LTH-image

Deadline scheduling for big-data jobs and fault-tolerance of datacenter applications

Peter Bodik, Microsoft Research

Abstract:

Presentation slides

I will describe two projects in the space of resource allocation in large-scale datacenters: Jockey -- scheduling big-data jobs to meet latency deadlines and application placement in datacenters to survive large-scale hardware failures.

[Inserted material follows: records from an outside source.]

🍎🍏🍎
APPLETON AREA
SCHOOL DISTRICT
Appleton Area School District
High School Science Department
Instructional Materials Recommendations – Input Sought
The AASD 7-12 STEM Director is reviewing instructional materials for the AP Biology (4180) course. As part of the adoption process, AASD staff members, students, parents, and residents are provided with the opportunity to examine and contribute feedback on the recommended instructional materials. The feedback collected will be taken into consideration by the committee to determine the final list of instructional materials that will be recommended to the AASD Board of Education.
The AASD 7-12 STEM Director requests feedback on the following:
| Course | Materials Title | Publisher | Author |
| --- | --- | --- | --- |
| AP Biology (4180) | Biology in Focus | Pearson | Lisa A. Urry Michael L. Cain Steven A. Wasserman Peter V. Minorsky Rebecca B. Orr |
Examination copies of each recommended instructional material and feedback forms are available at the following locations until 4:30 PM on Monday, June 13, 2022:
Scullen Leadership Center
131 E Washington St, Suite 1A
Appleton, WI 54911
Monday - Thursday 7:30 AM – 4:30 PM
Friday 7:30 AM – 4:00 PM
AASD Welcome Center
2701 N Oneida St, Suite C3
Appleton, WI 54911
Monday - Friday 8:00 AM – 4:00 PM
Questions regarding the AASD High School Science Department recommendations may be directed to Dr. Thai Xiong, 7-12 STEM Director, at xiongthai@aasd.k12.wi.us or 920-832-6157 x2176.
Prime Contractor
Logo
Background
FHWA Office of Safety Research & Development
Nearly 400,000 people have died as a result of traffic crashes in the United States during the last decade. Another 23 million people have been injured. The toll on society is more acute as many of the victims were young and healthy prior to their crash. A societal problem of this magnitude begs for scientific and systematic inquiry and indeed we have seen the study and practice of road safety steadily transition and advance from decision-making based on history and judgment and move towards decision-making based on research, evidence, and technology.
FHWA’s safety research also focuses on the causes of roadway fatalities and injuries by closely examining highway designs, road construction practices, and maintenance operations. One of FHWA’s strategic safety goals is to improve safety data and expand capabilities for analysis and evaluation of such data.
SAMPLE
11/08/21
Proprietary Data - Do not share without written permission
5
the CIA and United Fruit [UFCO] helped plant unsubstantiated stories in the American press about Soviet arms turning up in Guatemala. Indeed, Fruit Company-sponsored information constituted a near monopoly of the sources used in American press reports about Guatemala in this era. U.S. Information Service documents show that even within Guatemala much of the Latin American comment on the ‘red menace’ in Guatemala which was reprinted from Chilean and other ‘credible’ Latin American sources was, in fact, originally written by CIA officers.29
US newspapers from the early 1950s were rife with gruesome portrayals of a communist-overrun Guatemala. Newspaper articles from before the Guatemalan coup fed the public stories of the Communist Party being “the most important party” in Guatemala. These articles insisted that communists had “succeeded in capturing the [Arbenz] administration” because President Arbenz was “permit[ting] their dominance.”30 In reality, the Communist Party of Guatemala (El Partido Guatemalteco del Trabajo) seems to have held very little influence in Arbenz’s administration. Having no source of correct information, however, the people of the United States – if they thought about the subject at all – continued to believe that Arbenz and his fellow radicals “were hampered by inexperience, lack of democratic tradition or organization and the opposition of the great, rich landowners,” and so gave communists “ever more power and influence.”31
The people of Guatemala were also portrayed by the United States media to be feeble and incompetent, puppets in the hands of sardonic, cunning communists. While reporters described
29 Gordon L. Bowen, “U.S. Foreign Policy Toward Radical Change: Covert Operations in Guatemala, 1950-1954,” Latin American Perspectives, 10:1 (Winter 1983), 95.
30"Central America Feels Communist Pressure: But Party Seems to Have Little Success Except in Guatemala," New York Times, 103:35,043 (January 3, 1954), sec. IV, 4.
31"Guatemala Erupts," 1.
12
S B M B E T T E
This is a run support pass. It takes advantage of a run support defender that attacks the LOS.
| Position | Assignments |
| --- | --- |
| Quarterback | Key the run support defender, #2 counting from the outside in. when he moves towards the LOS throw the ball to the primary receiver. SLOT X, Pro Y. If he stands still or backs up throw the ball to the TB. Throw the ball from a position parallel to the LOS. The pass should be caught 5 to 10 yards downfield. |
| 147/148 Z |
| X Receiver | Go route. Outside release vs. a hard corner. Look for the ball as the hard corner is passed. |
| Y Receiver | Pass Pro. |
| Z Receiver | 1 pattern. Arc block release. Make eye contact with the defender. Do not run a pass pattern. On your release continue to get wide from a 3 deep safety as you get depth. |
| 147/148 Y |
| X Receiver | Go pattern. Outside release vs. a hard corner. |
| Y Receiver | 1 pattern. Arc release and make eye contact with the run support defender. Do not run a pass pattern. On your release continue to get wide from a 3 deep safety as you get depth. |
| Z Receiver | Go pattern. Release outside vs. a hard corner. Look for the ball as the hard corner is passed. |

Many big-data jobs, running in Hadoop MapReduce or Microsoft’s Cosmos, require completion by a certain deadline. Missing a deadline might lead to reduced productivity of data analysts, stale content presented by a search engine, or even a financial penalty. However, today’s cluster schedulers do not support specifying a deadline for a job and provide no guarantees on job completion. I will describe Jockey, a framework for providing deadline guarantees for big-data jobs. Offline, Jockey uses past executions of a job to build a model of the job and then, during job execution, uses the model in a control loop to adjust job resources to meet the specified deadline.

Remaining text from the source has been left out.